# Página
━━━━━━━━━━━━━━━━

Os juízes não querem expor os motivos que os levam a declarar a suspeição por foro íntimo - ou seja, a razão pela qual alegam serem suspeitos para julgar determinada causa. Isso é o que aponta consulta realizada pela Associação dos Magistrados Brasileiros (AMB) entre seus associados. Dos 1.384 magistrados ouvidos, 71,32% afirmaram que não concordam com a exigência de divulgar as razões que os impedem de apreciar determinado processo, estabelecida pelo Conselho Nacional de Justiça (CNJ) por meio da Resolução 82.
A consulta foi feita pelo portal da AMB na internet, por meio de enquete que durou de junho do ano passado à última segunda-feira. Dos magistrados participantes, 26,73% declararam-se favoráveis à medida. Apenas 1,95% alegaram não saber se a norma estabelecida pelo conselho trará benefícios à magistratura.
Ofício. A resolução estabelece que, no caso de suspeição por motivo íntimo, o magistrado de primeiro grau ou segundo grau fará essa afirmação nos autos e, em ofício reservado, imediatamente exporá as razões desse ato à corregedoria local ou a órgão diverso designado pelo seu tribunal. O órgão destinatário das informações deverá manter as razões em pasta própria, de forma que o sigilo seja preservado, sem prejuízo do acesso às afirmações para fins correcionais.
A resolução foi editada em 9 de junho do ano passado e entrou em vigor logo após ser publicada. Sua elaboração foi sugerida após inspeção realizada no Judiciário do Amazonas pela Corregedoria Nacional de Justiça, que funciona junto ao CNJ. Na ocasião, foi constatado grande número de processos em que juízes haviam declarado suspeição por motivo de foro íntimo.

━━━━━━━━━━━━━━━━

# Dados fornecidos

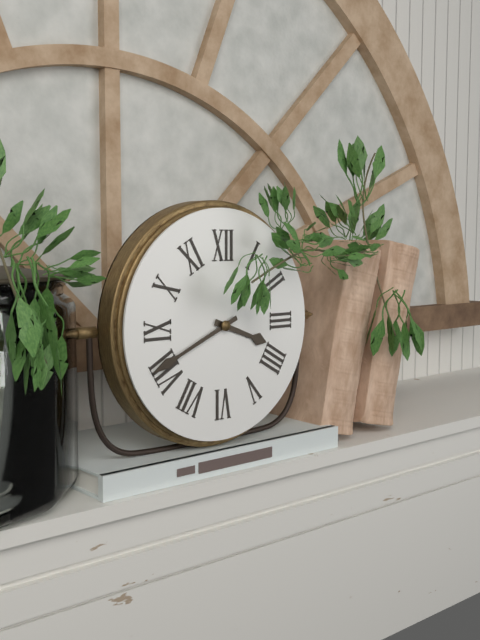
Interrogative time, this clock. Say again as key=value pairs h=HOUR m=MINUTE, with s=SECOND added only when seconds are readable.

━━━━━━━━━━━━━━━━

# Exercício A
De acordo com o texto sobre a Resolução 82, quantos magistrados participaram da consulta feita pela AMB?
# Exercício B
Por favor, reproduza tudo o que vai de "Os juízes não" até "benefícios à magistratura." no texto sobre a Resolução 82, trocando "enquete" por "pesquisa".
As linhas não têm nenhuma relação com esta atividade.

# Resultado do exercício A
Participaram 1.384 magistrados.

# Resultado do exercício B
Os juízes não querem expor os motivos que os levam a declarar a suspeição por foro íntimo - ou seja, a razão pela qual alegam serem suspeitos para julgar determinada causa. Isso é o que aponta consulta realizada pela Associação dos Magistrados Brasileiros (AMB) entre seus associados. Dos 1.384 magistrados ouvidos, 71,32% afirmaram que não concordam com a exigência de divulgar as razões que os impedem de apreciar determinado processo, estabelecida pelo Conselho Nacional de Justiça (CNJ) por meio da Resolução 82.
A consulta foi feita pelo portal da AMB na internet, por meio de pesquisa que durou de junho do ano passado à última segunda-feira. Dos magistrados participantes, 26,73% declararam-se favoráveis à medida. Apenas 1,95% alegaram não saber se a norma estabelecida pelo conselho trará benefícios à magistratura.